I recently got home to San Francisco after a long drive from Montana with my son. Over two weeks, our family took turns driving with him from Boston across the United States. Why? My son just graduated from college, and we wanted to create liminal space for him to celebrate what he accomplished and to prepare himself for the future.
Why Do We Need Liminal Space?
Liminal space is the “in between” as you go from one state to another. Think about how many rituals we have to mark transitions: professional ones, like orientation. Personal ones for graduations, weddings, funerals, and informal “purges” to mark moves or breakups. We mark the passage of time with anniversaries and birthdays and New Year celebrations.
“Liminal” comes from the Latin word meaning “threshold,” and it’s an unavoidable part of change. Unfortunately, many organizations view change as something to go through as fast as possible. But as I shared in my livestream last week, a more effective and disruptive way to change is to slow down and actually create the liminal space of in between. This also creates space mentally and emotionally to expand on possibilities and opportunities.
What Makes Change So Difficult?
One word: uncertainty. It’s tough when what you hold dear dissolves away. Even if you’re eager for the change, it’s uncharted territory! Liminal space gives meaning and structure to the change, which helps us manage uncertainty.
It’s important to treasure these liminal spaces and treat them with respect. These rituals help us move from the current state we know to a new state. But I see very little liminal space being intentionally created within organizations. How can we harness liminal space to embrace change?
Three Steps to Create Liminal Space for Change
If you’re anticipating change in your organization — and who isn’t as we go back to the office or transition to a fully hybrid workforce? — make sure you create liminal space to support seamless change:
1. Prepare with open eyes.
Many times we skip the preparation for a change. We don’t ask ourselves, what does it mean to let go of here so we can be there?
To prepare with open eyes you must embrace the fact that you’re going through a change and be clear on what it is. It’s also important to say goodbye. Give yourself time to tie up loose ends and clear the decks. If you don’t separate from the past, you can’t let it go.
- If you’re letting go of your office building, you could invite employees to come in for one last time to say goodbye or even have a goodbye party.
- If brainstorming for the future, explain why you are contemplating going on this journey, even if the destination isn’t clear or certain.

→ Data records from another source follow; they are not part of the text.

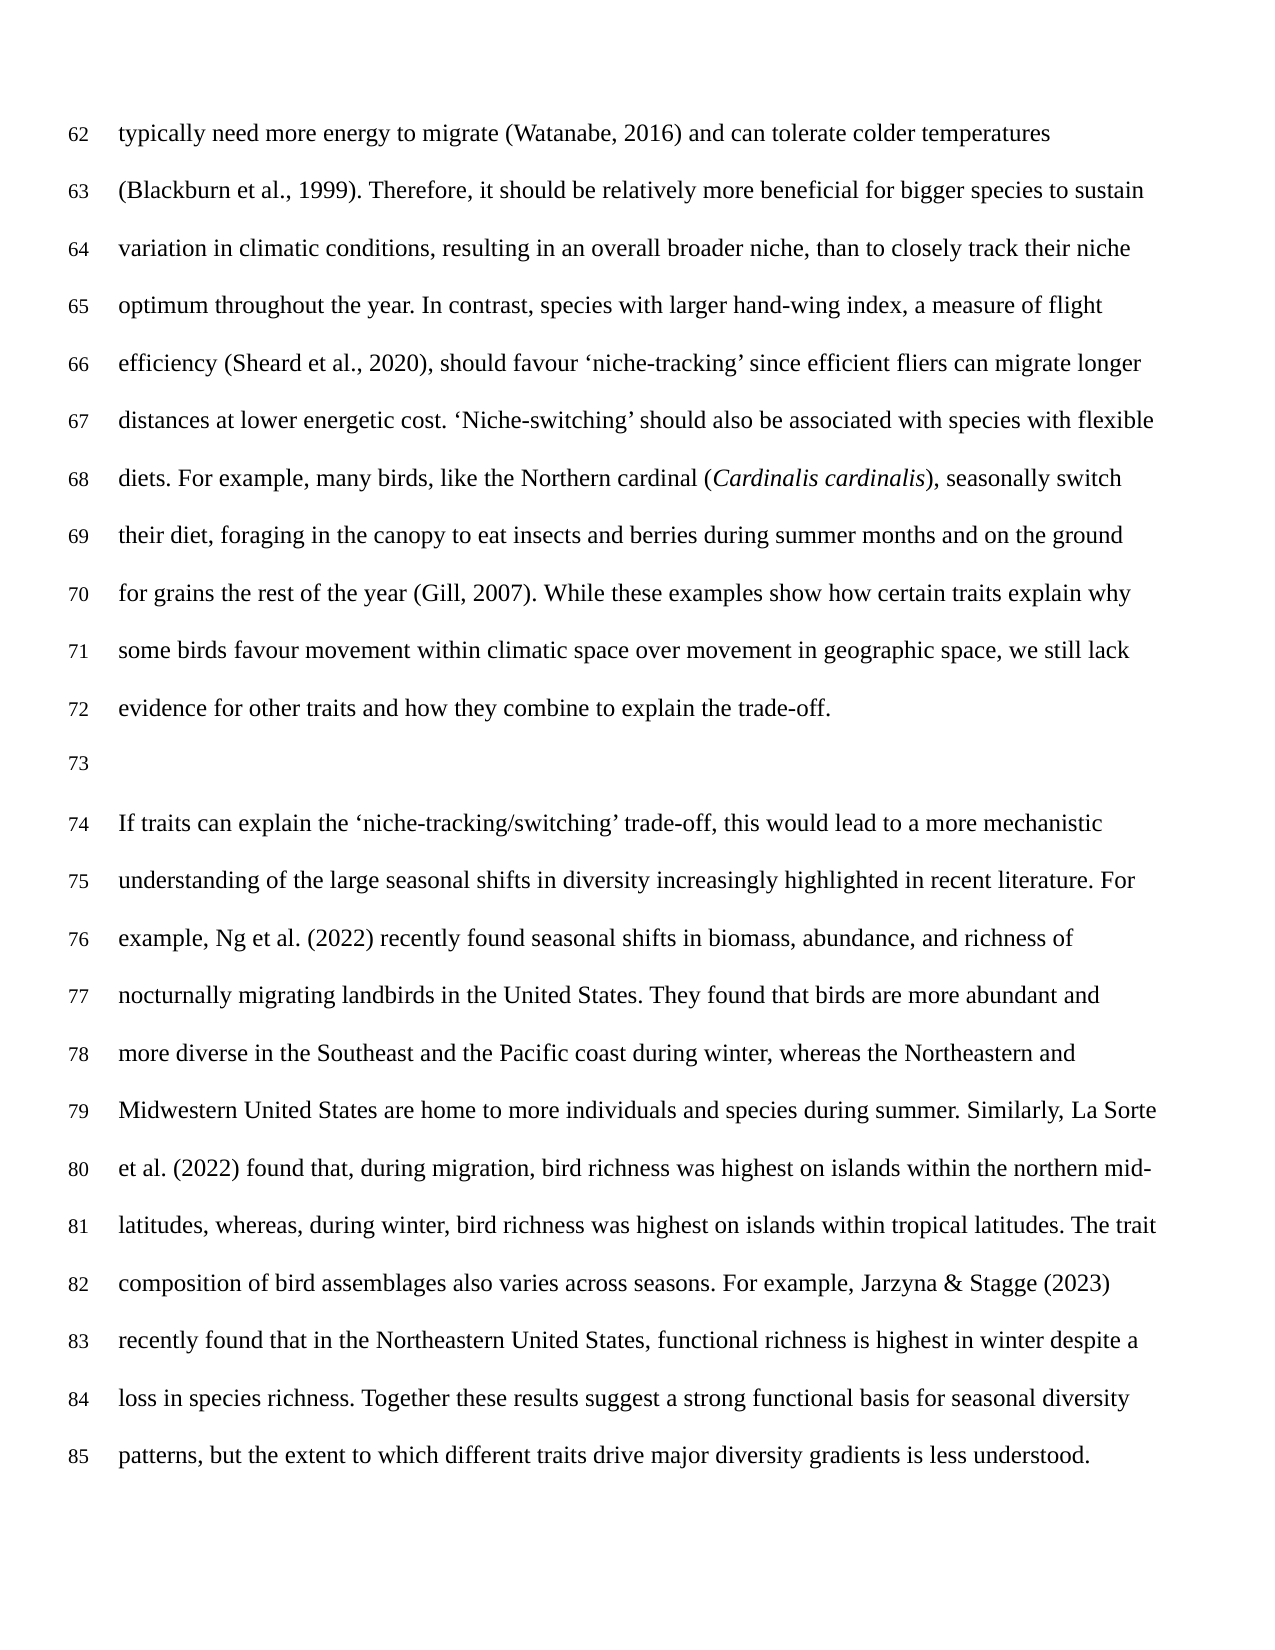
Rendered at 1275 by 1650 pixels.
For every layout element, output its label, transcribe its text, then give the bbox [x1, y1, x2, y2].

text typically need more energy to migrate (Watanabe, 2016) and can tolerate colder temperatures (Blackburn et al., 1999). Therefore, it should be relatively more beneficial for bigger species to sustain variation in climatic conditions, resulting in an overall broader niche, than to closely track their niche optimum throughout the year. In contrast, species with larger hand-wing index, a measure of flight efficiency (Sheard et al., 2020), should favour ‘niche-tracking’ since efficient fliers can migrate longer distances at lower energetic cost. ‘Niche-switching’ should also be associated with species with flexible diets. For example, many birds, like the Northern cardinal (Cardinalis cardinalis), seasonally switch their diet, foraging in the canopy to eat insects and berries during summer months and on the ground for grains the rest of the year (Gill, 2007). While these examples show how certain traits explain why some birds favour movement within climatic space over movement in geographic space, we still lack evidence for other traits and how they combine to explain the trade-off. [118, 118, 1157, 722]
text If traits can explain the ‘niche-tracking/switching’ trade-off, this would lead to a more mechanistic understanding of the large seasonal shifts in diversity increasingly highlighted in recent literature. For example, Ng et al. (2022) recently found seasonal shifts in biomass, abundance, and richness of nocturnally migrating landbirds in the United States. They found that birds are more abundant and more diverse in the Southeast and the Pacific coast during winter, whereas the Northeastern and Midwestern United States are home to more individuals and species during summer. Similarly, La Sorte et al. (2022) found that, during migration, bird richness was highest on islands within the northern mid-latitudes, whereas, during winter, bird richness was highest on islands within tropical latitudes. The trait composition of bird assemblages also varies across seasons. For example, Jarzyna & Stagge (2023) recently found that in the Northeastern United States, functional richness is highest in winter despite a loss in species richness. Together these results suggest a strong functional basis for seasonal diversity patterns, but the extent to which different traits drive major diversity gradients is less understood. [118, 808, 1157, 1469]
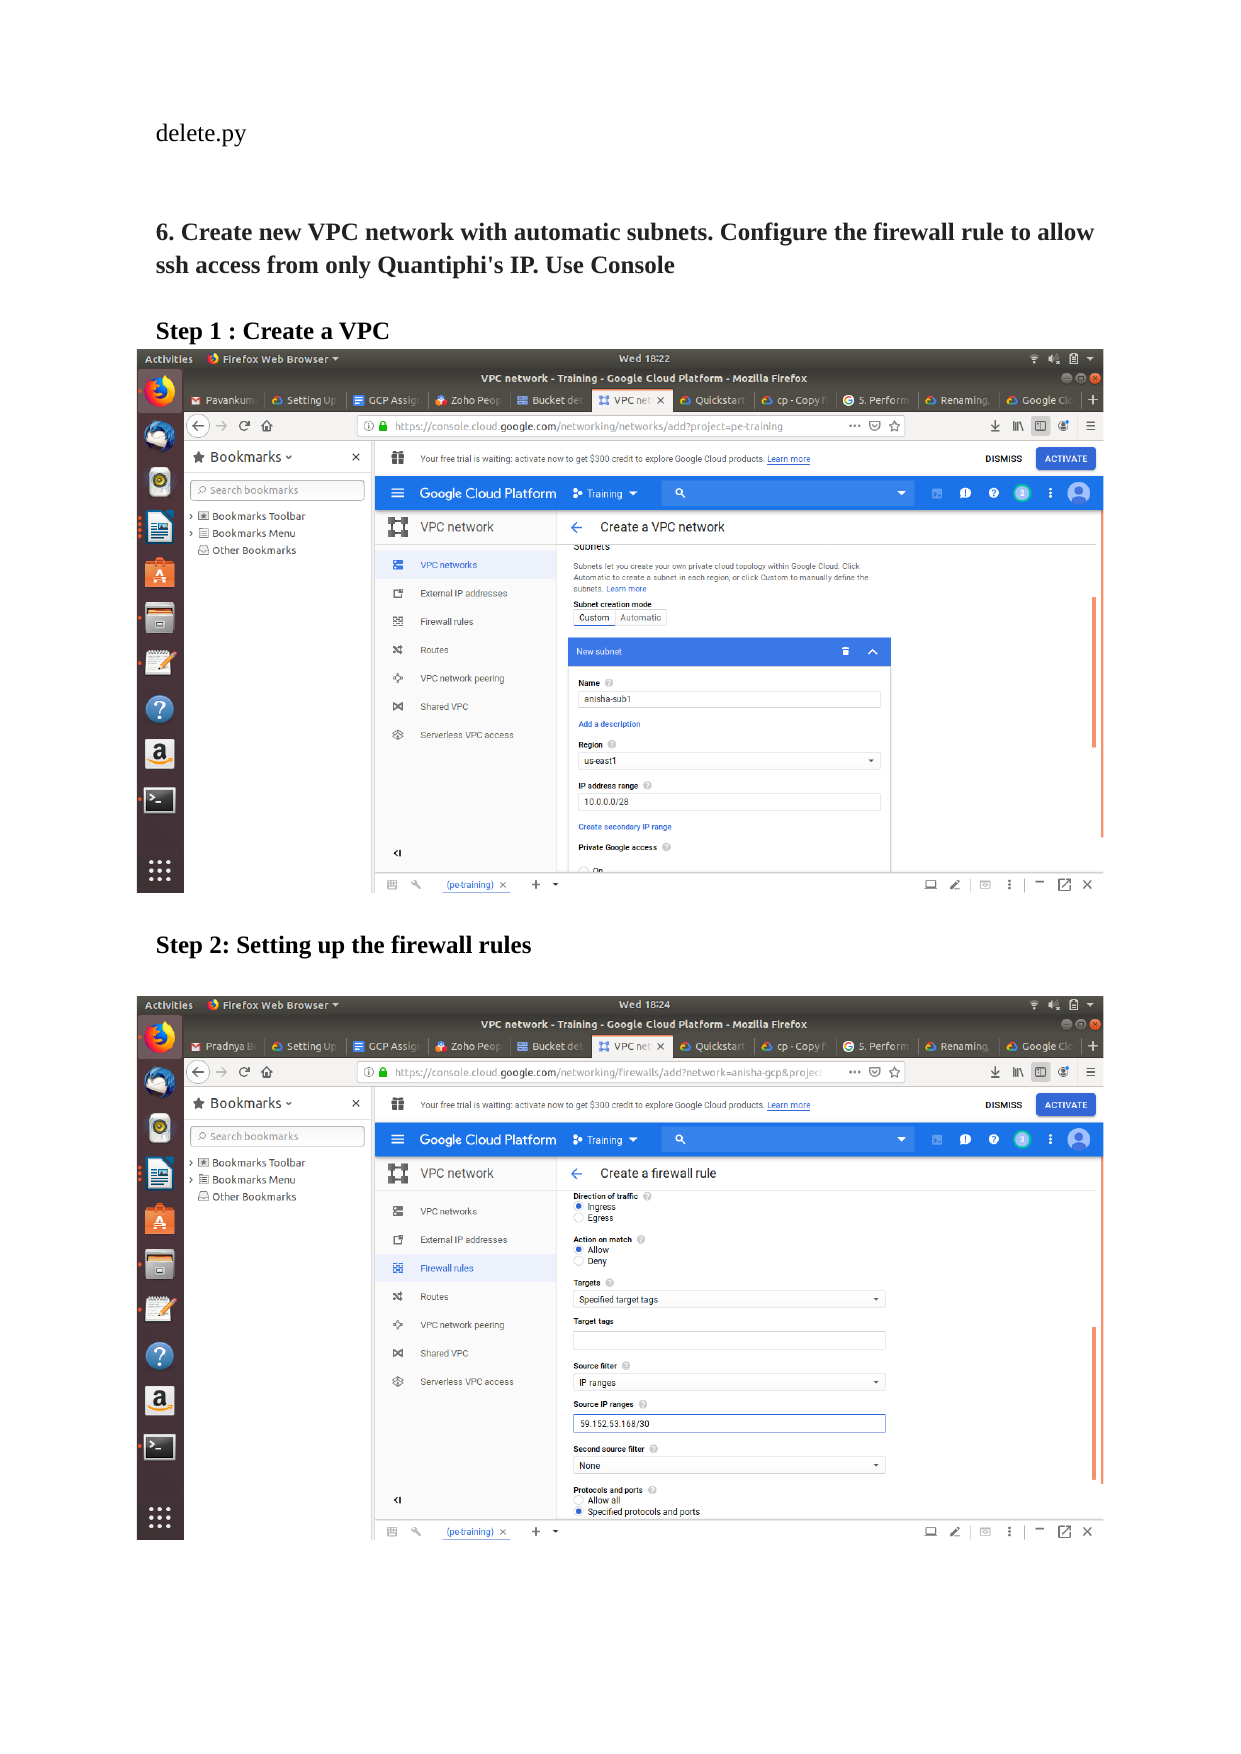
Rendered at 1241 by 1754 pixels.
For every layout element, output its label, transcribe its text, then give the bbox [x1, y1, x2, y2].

text delete.py [156, 118, 1122, 147]
picture [136, 349, 1104, 893]
picture [136, 996, 1104, 1540]
list 6. Create new VPC network with automatic subnets. Configure the firewall rule to allow ssh access from only Quantiphi's IP. Use Console [156, 217, 1122, 279]
text Step 1 : Create a VPC [156, 316, 1122, 345]
text Step 2: Setting up the firewall rules [156, 930, 1122, 959]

2. Structure and guide the change.
When I see organizations going through digital transformations, what separates successful from unsuccessful transformations is structure.
If you’re not clear on the sequence of events, the uncertainty inherent in change becomes unmanageable. You also need a master of ceremonies: somebody in charge of guiding this process. That’s why the leader’s role is so important! You are the person people turn to for reassurance, because they need continuity while going through uncertainty and change.
- Communicate clearly what the transition to a smaller office and hybrid team will be like. Anticipate roadblocks and recommend how employees can address them.
- When brainstorming options, use guiding questions to lead people through the process, asking: “If X is true, what does that mean for Y?”
Once you’ve discovered the “new you” or “new organization,” you must bring it all together. How can you intentionally engineer the outcomes you desire so everyone feels comfortable and understands how to move forward?
- Check in regularly with your employees to learn how the hybrid model is working for them. Do they miss anything? Need anything? What perks can you offer your team that this new state of being enables?
- Once new ideas are on the table, any dissonance or conflicts with today’s reality need to be addressed with detailed execution plans.
The challenge for disruptive leaders is that we are tasked with creating huge amounts of change. And there’s a tendency and pressure for us to lead people through the change as quickly as possible. Because, frankly, it’s disconcerting to be in that transition space!
I urge you to take a different approach. Build into any change that sacred liminal space so that you and your team can move through uncertainty and embrace a new state with open arms.